Methods: This was as an observational study, using video recordings of 20 resuscitation attempts. The Leadership Behaviour Description Questionnaire (LBDQ) was used to measure the level of structure built within the team. Interpersonal behaviour and the tasks of resuscitation were measured with a team dynamics and a task performance scale. The degree to which the leader actively participated, 'hands on', with the tasks of resuscitation, and their previous training in advanced life support (ALS), and experience of resuscitation attempts, were evaluated against the leadership rating.
Results: The degree to which the leader built a structure within the team was found to correlate significantly with the team dynamics (P = 0.000) and the task performance (P = 0.013). Where the leaders participated 'hands on' they were less likely to build a structured team (P = 0.005), the team were less dynamic (P = 0.028) and the tasks of resuscitation were performed less effectively (P = 0.099). Experience gained over a 1-year period did not enhance leadership performance, but leaders who had up to 3 years experience were more likely to be effective in this role (P = 0.072).

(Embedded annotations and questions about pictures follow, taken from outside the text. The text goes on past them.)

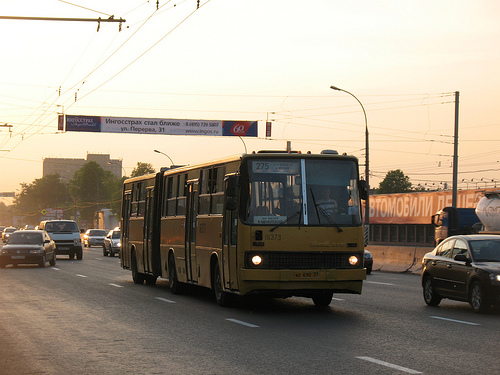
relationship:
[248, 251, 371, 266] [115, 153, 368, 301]
headlights of bus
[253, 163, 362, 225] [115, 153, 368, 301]
windshield of bus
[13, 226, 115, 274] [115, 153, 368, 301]
cars behind bus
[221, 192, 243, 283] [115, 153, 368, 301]
door of bus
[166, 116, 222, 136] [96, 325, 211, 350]
sign over road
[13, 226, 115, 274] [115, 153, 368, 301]
cars following bus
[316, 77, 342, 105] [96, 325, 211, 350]
light beside road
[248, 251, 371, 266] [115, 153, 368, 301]
headlights on bus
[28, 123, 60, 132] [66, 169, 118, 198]
sunlight on trees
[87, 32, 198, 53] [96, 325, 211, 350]
cables along road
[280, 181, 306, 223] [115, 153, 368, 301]
driver of bus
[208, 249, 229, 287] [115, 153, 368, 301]
tires on bus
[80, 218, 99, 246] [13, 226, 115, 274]
van behind cars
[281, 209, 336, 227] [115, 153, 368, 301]
blades on bus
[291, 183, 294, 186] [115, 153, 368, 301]
number on bus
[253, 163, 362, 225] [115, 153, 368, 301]
windshield on bus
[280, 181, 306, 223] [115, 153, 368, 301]
driver on bus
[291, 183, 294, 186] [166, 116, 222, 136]
number on sign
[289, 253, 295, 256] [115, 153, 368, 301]
grill on bus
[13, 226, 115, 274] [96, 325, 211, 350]
cars on road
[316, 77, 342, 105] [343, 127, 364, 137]
light on pole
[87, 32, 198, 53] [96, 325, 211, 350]
cables next to road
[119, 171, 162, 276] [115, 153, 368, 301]
cabin belonging to bus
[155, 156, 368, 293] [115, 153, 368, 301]
cabin belonging to bus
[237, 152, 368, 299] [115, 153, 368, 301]
front belonging to bus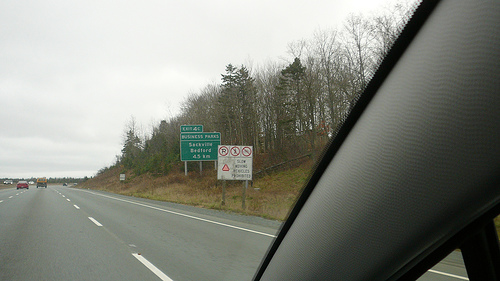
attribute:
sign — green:
[179, 129, 222, 166]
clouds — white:
[0, 0, 422, 177]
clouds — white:
[0, 6, 355, 161]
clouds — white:
[1, 7, 186, 99]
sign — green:
[2, 184, 287, 279]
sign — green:
[174, 111, 252, 202]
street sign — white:
[215, 145, 255, 179]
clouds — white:
[14, 8, 308, 169]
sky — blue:
[0, 0, 420, 177]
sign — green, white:
[178, 120, 223, 162]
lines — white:
[1, 187, 171, 277]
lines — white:
[83, 195, 243, 281]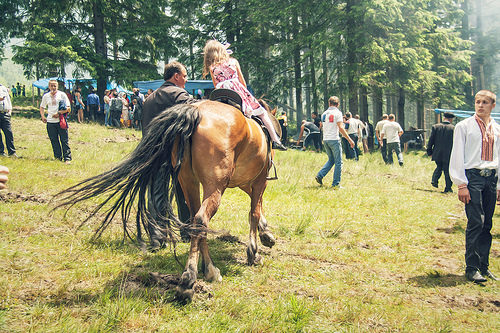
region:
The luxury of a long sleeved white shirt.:
[449, 117, 497, 187]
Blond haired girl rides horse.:
[202, 29, 292, 153]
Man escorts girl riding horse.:
[151, 32, 278, 167]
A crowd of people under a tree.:
[73, 32, 136, 128]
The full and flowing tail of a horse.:
[70, 99, 212, 246]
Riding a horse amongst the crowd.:
[29, 27, 497, 308]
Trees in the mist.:
[307, 0, 497, 92]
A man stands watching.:
[37, 77, 80, 167]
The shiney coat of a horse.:
[204, 114, 249, 184]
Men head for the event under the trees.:
[290, 18, 428, 207]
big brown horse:
[51, 100, 282, 300]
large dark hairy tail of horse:
[41, 90, 201, 258]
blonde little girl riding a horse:
[203, 40, 285, 150]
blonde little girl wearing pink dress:
[198, 38, 284, 151]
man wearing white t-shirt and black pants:
[36, 76, 74, 161]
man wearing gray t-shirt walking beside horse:
[138, 61, 196, 248]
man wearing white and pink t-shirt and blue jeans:
[447, 90, 497, 283]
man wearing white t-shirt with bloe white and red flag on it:
[315, 95, 351, 190]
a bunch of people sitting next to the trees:
[65, 85, 426, 165]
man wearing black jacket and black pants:
[427, 112, 456, 194]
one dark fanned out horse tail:
[66, 100, 200, 242]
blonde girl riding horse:
[191, 38, 270, 158]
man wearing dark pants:
[445, 89, 499, 281]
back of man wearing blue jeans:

Interestingly, ALS training did not enhance leadership performance per se. However those leaders who had had recent ALS training were more likely not to participate 'hands on' (P = 0.035). There were some notable shortcomings in the performance of the task and some interesting correlations relating to duration of resuscitation, survival rate estimations, the leaders' attitudes and the teams' level of experience.
Conclusion: Leaders must build a structure within a resuscitation team in order for them to perform effectively. An emergency leadership training programme is essential to enhance the performance of leaders and their teams.